*** Begin section ***
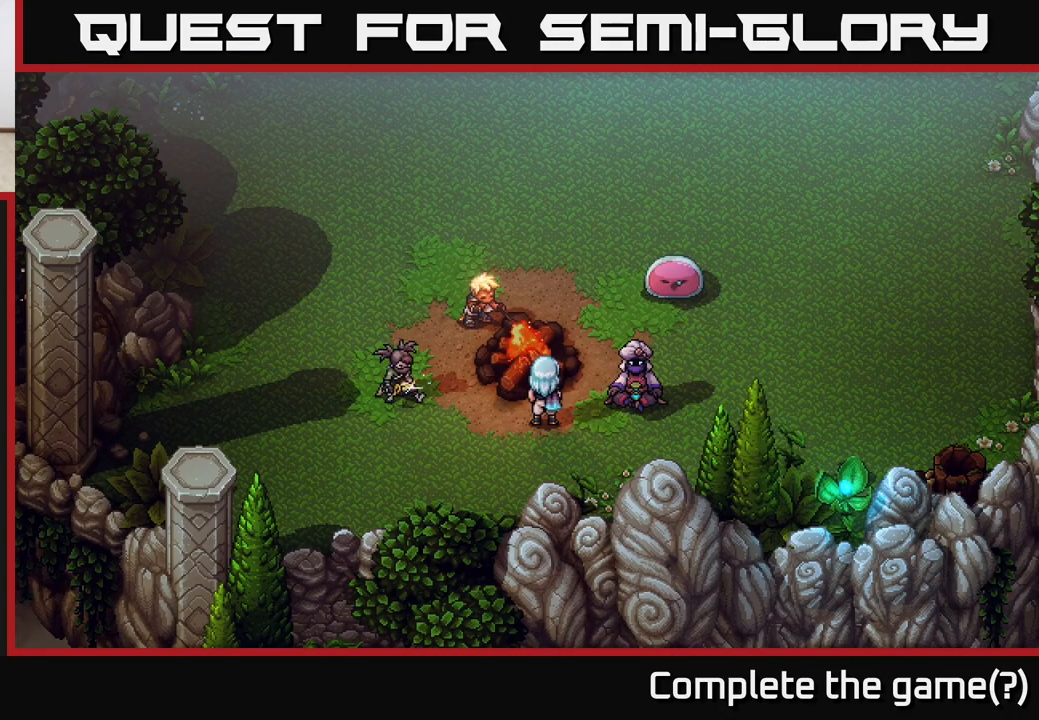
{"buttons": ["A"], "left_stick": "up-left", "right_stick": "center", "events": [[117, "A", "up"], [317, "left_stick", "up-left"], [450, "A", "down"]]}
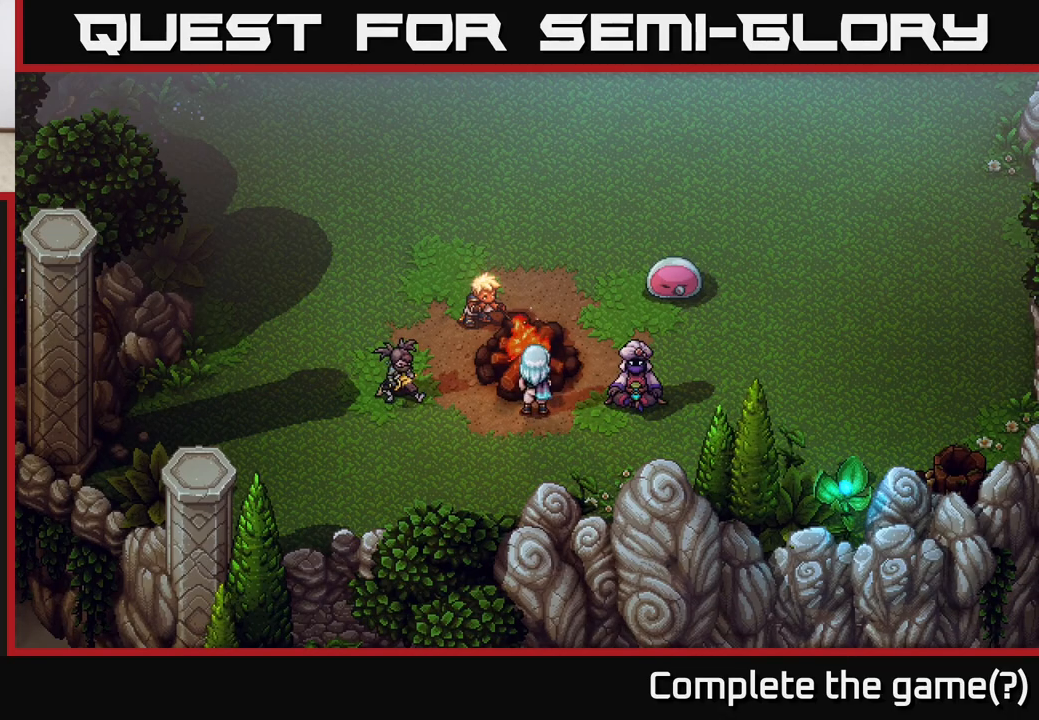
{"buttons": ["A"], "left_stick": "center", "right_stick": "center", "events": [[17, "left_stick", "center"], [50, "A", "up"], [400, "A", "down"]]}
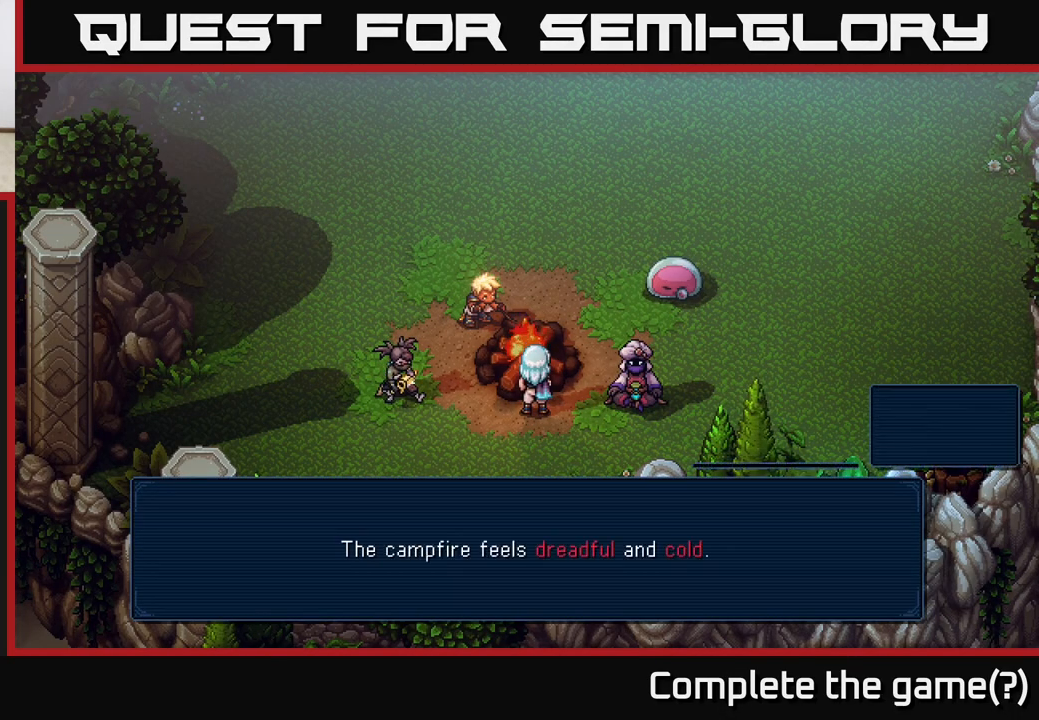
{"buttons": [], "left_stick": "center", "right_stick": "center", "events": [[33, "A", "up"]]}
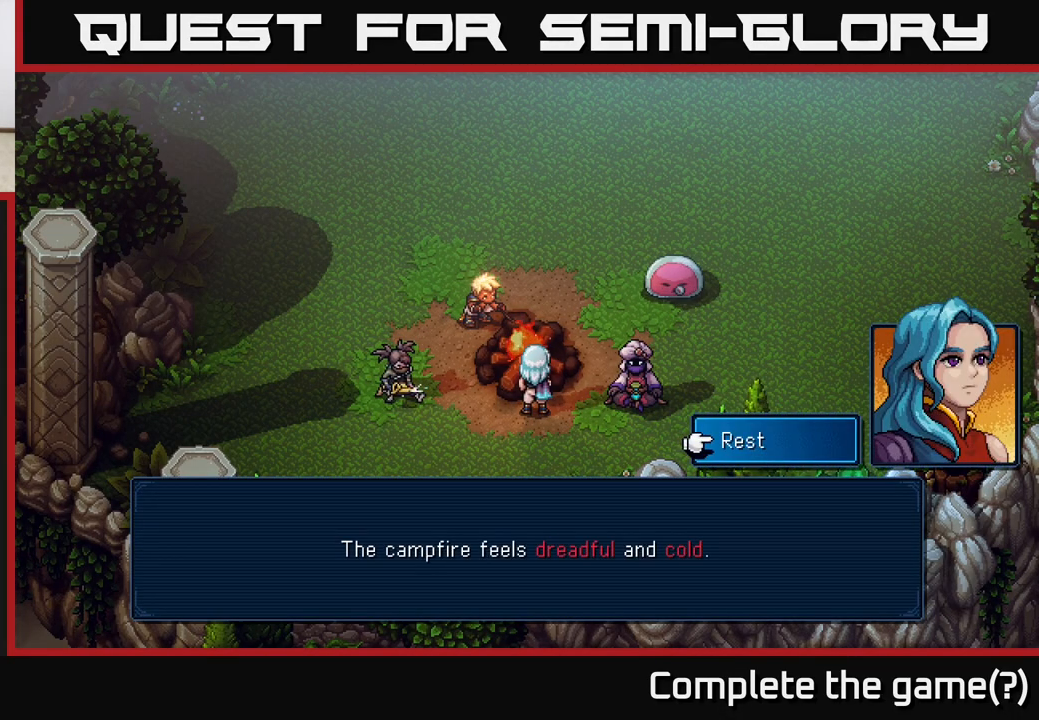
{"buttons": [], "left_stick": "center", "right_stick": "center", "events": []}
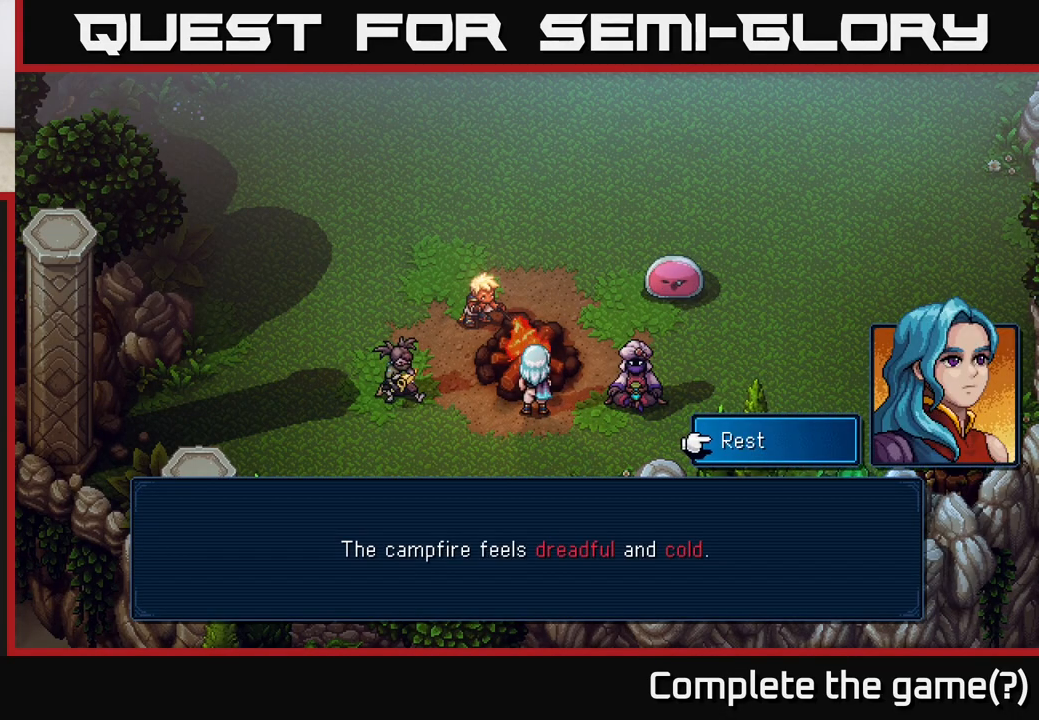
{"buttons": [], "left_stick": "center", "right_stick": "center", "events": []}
*** End section ***
Retype the entries exactly, skipping every picture.

{"buttons": ["A"], "left_stick": "up-left", "right_stick": "center", "events": [[117, "A", "up"], [317, "left_stick", "up-left"], [450, "A", "down"]]}
{"buttons": ["A"], "left_stick": "center", "right_stick": "center", "events": [[17, "left_stick", "center"], [50, "A", "up"], [400, "A", "down"]]}
{"buttons": [], "left_stick": "center", "right_stick": "center", "events": [[33, "A", "up"]]}
{"buttons": [], "left_stick": "center", "right_stick": "center", "events": []}
{"buttons": [], "left_stick": "center", "right_stick": "center", "events": []}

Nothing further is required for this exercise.